Strine is another word for Australian slang and this is what you don't want to attempt working on if you don't want Australians to make fun of you. Best thing that you can do is just to understand their dialect and respond by speaking in your normal English form. Since Australians also speak English, you will not have any problems with that. Here are some basics though if ever you hear an Australian conversation or when they strike up a conversation with you.
- Keep in mind though that Aussies (pronounced as ozzies, not aussie) love making fun of themselves and everybody around them, and yes, even you.
- Aussies will tend to drop the letter “g” when saying words that ends with “-ing”
- They remove the word “the”.
- They talk fast, so make sure what you're hearing is right. You could always say “pardon?”
- One word that you always say as well is the word “gonna” that was derived from “going to”, but it's “gunna” in Aussie terms. Once they use this, they will also remove almost every word that came with a sentence and all that matters is to complete the thought of the sentence. So what would most likely to happen is that they will ask you “Gunna watch?” instead of “Are you going to watch?”

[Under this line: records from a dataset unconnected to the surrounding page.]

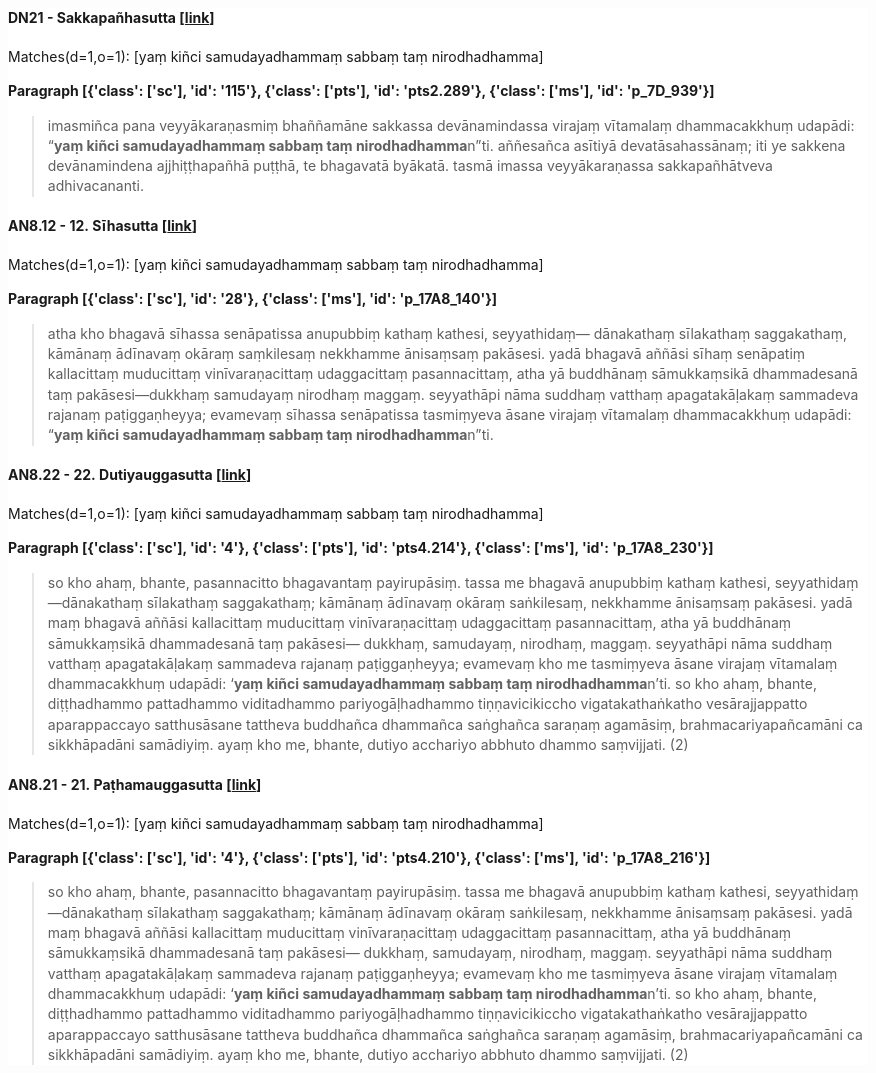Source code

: 
#### DN21 - Sakka­pañha­sutta [[link](https://suttacentral.net/pi/dn21/)]

Matches(d=1,o=1): [yaṃ kiñci samudayadhammaṃ sabbaṃ taṃ nirodhadhamma]

**Paragraph [{'class': ['sc'], 'id': '115'}, {'class': ['pts'], 'id': 'pts2.289'}, {'class': ['ms'], 'id': 'p_7D_939'}]**
> imasmiñca pana veyyākaraṇasmiṃ bhaññamāne sakkassa devānamindassa virajaṃ vītamalaṃ dhammacakkhuṃ udapādi: “**yaṃ kiñci samudayadhammaṃ sabbaṃ taṃ nirodhadhamma**n”ti. aññesañca asītiyā devatāsahassānaṃ; iti ye sakkena devānamindena ajjhiṭṭhapañhā puṭṭhā, te bhagavatā byākatā. tasmā imassa veyyākaraṇassa sakkapañhātveva adhivacananti.


#### AN8.12 - 12. Sīhasutta [[link](https://suttacentral.net/pi/an8.12/)]

Matches(d=1,o=1): [yaṃ kiñci samudayadhammaṃ sabbaṃ taṃ nirodhadhamma]

**Paragraph [{'class': ['sc'], 'id': '28'}, {'class': ['ms'], 'id': 'p_17A8_140'}]**
> atha kho bhagavā sīhassa senāpatissa anupubbiṃ kathaṃ kathesi, seyyathidaṃ— dānakathaṃ sīlakathaṃ saggakathaṃ, kāmānaṃ ādīnavaṃ okāraṃ saṃkilesaṃ nekkhamme ānisaṃsaṃ pakāsesi. yadā bhagavā aññāsi sīhaṃ senāpatiṃ kallacittaṃ muducittaṃ vinīvaraṇacittaṃ udaggacittaṃ pasannacittaṃ, atha yā buddhānaṃ sāmukkaṃsikā dhammadesanā taṃ pakāsesi—dukkhaṃ samudayaṃ nirodhaṃ maggaṃ. seyyathāpi nāma suddhaṃ vatthaṃ apagatakāḷakaṃ sammadeva rajanaṃ paṭiggaṇheyya; evamevaṃ sīhassa senāpatissa tasmiṃyeva āsane virajaṃ vītamalaṃ dhammacakkhuṃ udapādi: “**yaṃ kiñci samudayadhammaṃ sabbaṃ taṃ nirodhadhamma**n”ti.


#### AN8.22 - 22. Dutiya­ugga­sutta [[link](https://suttacentral.net/pi/an8.22/)]

Matches(d=1,o=1): [yaṃ kiñci samudayadhammaṃ sabbaṃ taṃ nirodhadhamma]

**Paragraph [{'class': ['sc'], 'id': '4'}, {'class': ['pts'], 'id': 'pts4.214'}, {'class': ['ms'], 'id': 'p_17A8_230'}]**
> so kho ahaṃ, bhante, pasannacitto bhagavantaṃ payirupāsiṃ. tassa me bhagavā anupubbiṃ kathaṃ kathesi, seyyathidaṃ—dānakathaṃ sīlakathaṃ saggakathaṃ; kāmānaṃ ādīnavaṃ okāraṃ saṅkilesaṃ, nekkhamme ānisaṃsaṃ pakāsesi. yadā maṃ bhagavā aññāsi kallacittaṃ muducittaṃ vinīvaraṇacittaṃ udaggacittaṃ pasannacittaṃ, atha yā buddhānaṃ sāmukkaṃsikā dhammadesanā taṃ pakāsesi— dukkhaṃ, samudayaṃ, nirodhaṃ, maggaṃ. seyyathāpi nāma suddhaṃ vatthaṃ apagatakāḷakaṃ sammadeva rajanaṃ paṭiggaṇheyya; evamevaṃ kho me tasmiṃyeva āsane virajaṃ vītamalaṃ dhammacakkhuṃ udapādi: ‘**yaṃ kiñci samudayadhammaṃ sabbaṃ taṃ nirodhadhamma**n’ti. so kho ahaṃ, bhante, diṭṭhadhammo pattadhammo viditadhammo pariyogāḷhadhammo tiṇṇavicikiccho vigatakathaṅkatho vesārajjappatto aparappaccayo satthusāsane tattheva buddhañca dhammañca saṅghañca saraṇaṃ agamāsiṃ, brahmacariyapañcamāni ca sikkhāpadāni samādiyiṃ. ayaṃ kho me, bhante, dutiyo acchariyo abbhuto dhammo saṃvijjati. (2)


#### AN8.21 - 21. Paṭha­ma­ugga­sutta [[link](https://suttacentral.net/pi/an8.21/)]

Matches(d=1,o=1): [yaṃ kiñci samudayadhammaṃ sabbaṃ taṃ nirodhadhamma]

**Paragraph [{'class': ['sc'], 'id': '4'}, {'class': ['pts'], 'id': 'pts4.210'}, {'class': ['ms'], 'id': 'p_17A8_216'}]**
> so kho ahaṃ, bhante, pasannacitto bhagavantaṃ payirupāsiṃ. tassa me bhagavā anupubbiṃ kathaṃ kathesi, seyyathidaṃ—dānakathaṃ sīlakathaṃ saggakathaṃ; kāmānaṃ ādīnavaṃ okāraṃ saṅkilesaṃ, nekkhamme ānisaṃsaṃ pakāsesi. yadā maṃ bhagavā aññāsi kallacittaṃ muducittaṃ vinīvaraṇacittaṃ udaggacittaṃ pasannacittaṃ, atha yā buddhānaṃ sāmukkaṃsikā dhammadesanā taṃ pakāsesi— dukkhaṃ, samudayaṃ, nirodhaṃ, maggaṃ. seyyathāpi nāma suddhaṃ vatthaṃ apagatakāḷakaṃ sammadeva rajanaṃ paṭiggaṇheyya; evamevaṃ kho me tasmiṃyeva āsane virajaṃ vītamalaṃ dhammacakkhuṃ udapādi: ‘**yaṃ kiñci samudayadhammaṃ sabbaṃ taṃ nirodhadhamma**n’ti. so kho ahaṃ, bhante, diṭṭhadhammo pattadhammo viditadhammo pariyogāḷhadhammo tiṇṇavicikiccho vigatakathaṅkatho vesārajjappatto aparappaccayo satthusāsane tattheva buddhañca dhammañca saṅghañca saraṇaṃ agamāsiṃ, brahmacariyapañcamāni ca sikkhāpadāni samādiyiṃ. ayaṃ kho me, bhante, dutiyo acchariyo abbhuto dhammo saṃvijjati. (2)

- For the days of the week, they take off the letter “a” on the word when pronounced. That's why it will sound like “Saturdy” or “Wednesdy”.
- They tend to make words shorter with the words “g'day” instead of saying “good morning”
- “Arm arm” is like a signal for help, children often use this word, and it could be used the same way as when you're pleading for help.
- “Arm arm! I was bim-bye that lil guy over there!”
- “Bim-bye” means to be attacked, more of like “attacked by” or “hit by”
- “Sheila” is a generic term for a female.
- Once the word becomes too long, they will still make it short. Like the bird kookaburra will be just called “kooka” instead.
- Barbecue party is also done in Australia, but here they call it “barbie”
- They also do a lot of nicknaming and shorten the name. For last names that has Scottish heritage like “McIntyre” will be called “Macca”. “Bluey” is the term for red heads.
So with that said you can start having a conversation with an Australian and find some key points when they talk to you. They are not really hard to understand at all once you get the thought of the sentence.